- WHAT THE TASK ASKS -
Count the lines in the items that contain the string "latitude", treating case as significant, and reply with the number only.

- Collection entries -
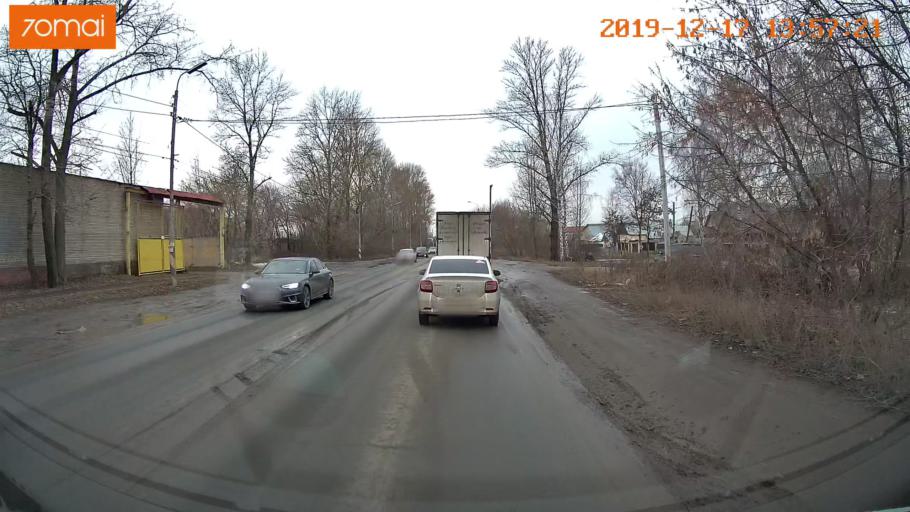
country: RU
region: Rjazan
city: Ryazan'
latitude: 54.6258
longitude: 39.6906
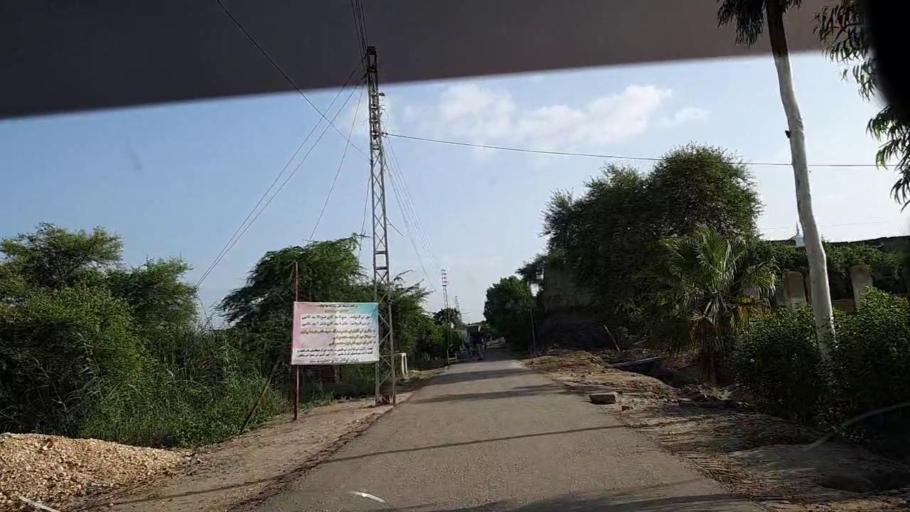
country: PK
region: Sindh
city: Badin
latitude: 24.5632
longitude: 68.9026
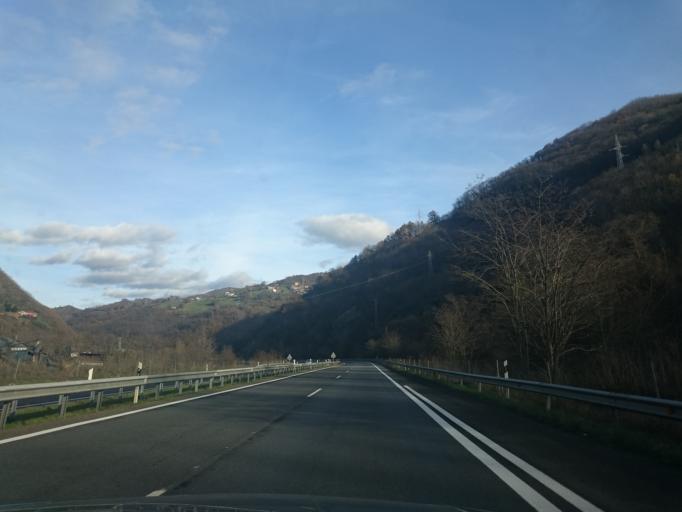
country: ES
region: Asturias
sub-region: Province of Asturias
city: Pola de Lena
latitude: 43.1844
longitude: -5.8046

* * *

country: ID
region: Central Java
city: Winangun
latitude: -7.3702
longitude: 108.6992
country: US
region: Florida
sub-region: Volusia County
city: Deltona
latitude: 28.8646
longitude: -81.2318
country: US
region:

- SOLUTION TO THE PROBLEM -
5